It has been a dream run for ITC stock in the past one year. The counter has surged 59 per cent as compared to 36 per cent rise in the Nifty FMCG index during this period. On Monday, the stock hit a fresh 52-week high on the NSE at Rs 465.95.
The bull-run in the stock, according to analysts, has been on account of the company's business verticals firing on all cylinders after remaining subdued for almost half a decade.
"ITC had not been growing much in the last 5 years. However, the company has done well in the last one year with all the business verticals gaining traction. Government's status quo on tax w.r.t. cigarettes has also helped. So overall, the growth has started improving, which was reflected in the stock price over the last few months," said AK Prabhakar, head of research at IDBI Capital.
At the fundamental level, Nomura suggests that ITC endeavors to outpace FMCG industry growth over the medium-term. Most of its FMCG categories, it said in a recent report, are generating positive free cash flow (FCF) and the businesses are no longer dependent on the cigarettes business' FCF for growth capex.
That apart, ITC's hotels business, it said, is witnessing strong improvement in average room rentals (ARR), with travel and tourism activities, including business and foreign inbound travel, back at pre-Covid levels. The brokerage maintained a 'buy' rating on the counter with a target price of Rs 485, with around 13 per cent EPS CAGR over FY23-25.

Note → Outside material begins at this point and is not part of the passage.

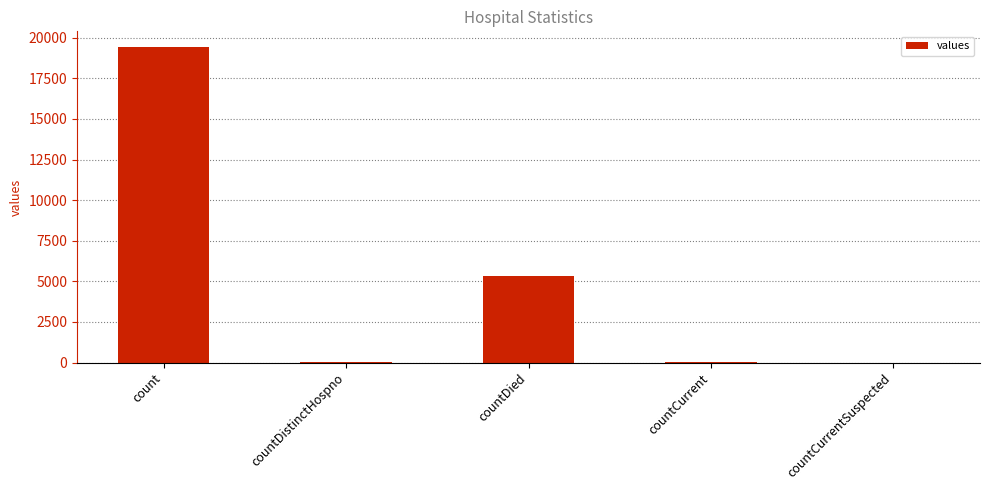

What is the change in value from count to countCurrentSuspected?

-19420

"FMCG margins are likely to improve structurally (around 80-100 basis points p.a.) over the medium-term on increase in scale of operations, premiumisation through new value-added launches and foray into newer adjacent fast-growing categories. There is no large capex planned for the hotels business, as ITC has moved to an asset right model. Current (hotel segment) margins are sustainable over the medium-term. Divestment of its hotels business is on the cards and the company is evaluating various alternate structures to ensure that the divestment is cost- and tax-effective," wrote Mihir P. Shah and Anshuman Singh of Nomura in a recent report.
The high capex and subpar return profile of the hotel business, according to analysts at Jefferies, has always been a concern for the investors. Over the last 20-years, it said, the average annual free cash flow (FCF) for this segment has been negative in the range of Rs 1.5 – 3 billion. Return on capital employed (RoCE) has also been in single-digits for most years, well below cost of capital.

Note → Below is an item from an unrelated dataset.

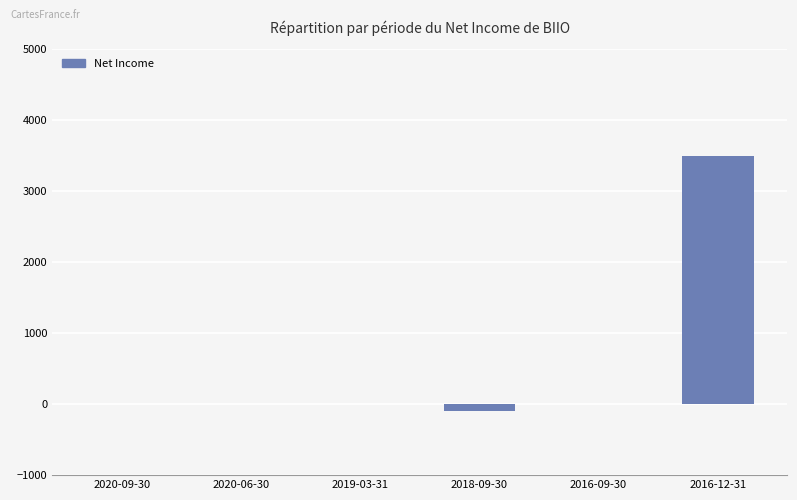

Which has a higher value, 2020-06-30 or 2018-09-30?

2020-06-30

In the last decade alone, the hotel business contributed less than 5 per cent of ITC revenues & Ebit, but accounted for over 20 per cent of ITC's capex, the Jefferies note said.
ITC entered into the hotel business in 1975 by acquiring a hotel in Chennai. With FY23 revenue / Ebitda of Rs 27 billion / Rs 8 billion, ITC now has an inventory of over 11,500 rooms across over 120 hotels in over 70 locations.
In their bull-case upside scenario, Jefferies expects around 13 per cent annual growth in cigarette EBIT over FY23-25E and nearly 14 per cent growth in FMCG revenues. Cigarette margins, it believes, are expected to expand by around 170 basis points (bps) over FY23-25E as increase in consumer prices more than offsets tax hikes.
"We use sum-of-the-parts (SOTP) methodology to value ITC cigarette business at 29x Mar-25 earnings, new FMCG at 6x Mar-25 sales, agri and paperboard businesses at 18x Mar-25 EPS, and hotels at 23x Mar-25 EV/ Ebitda to arrive at a (bull-case) price target of Rs 620," wrote Vivek Maheshwari, Kunal Shah and Jithin John of Jefferies in a June 27 note.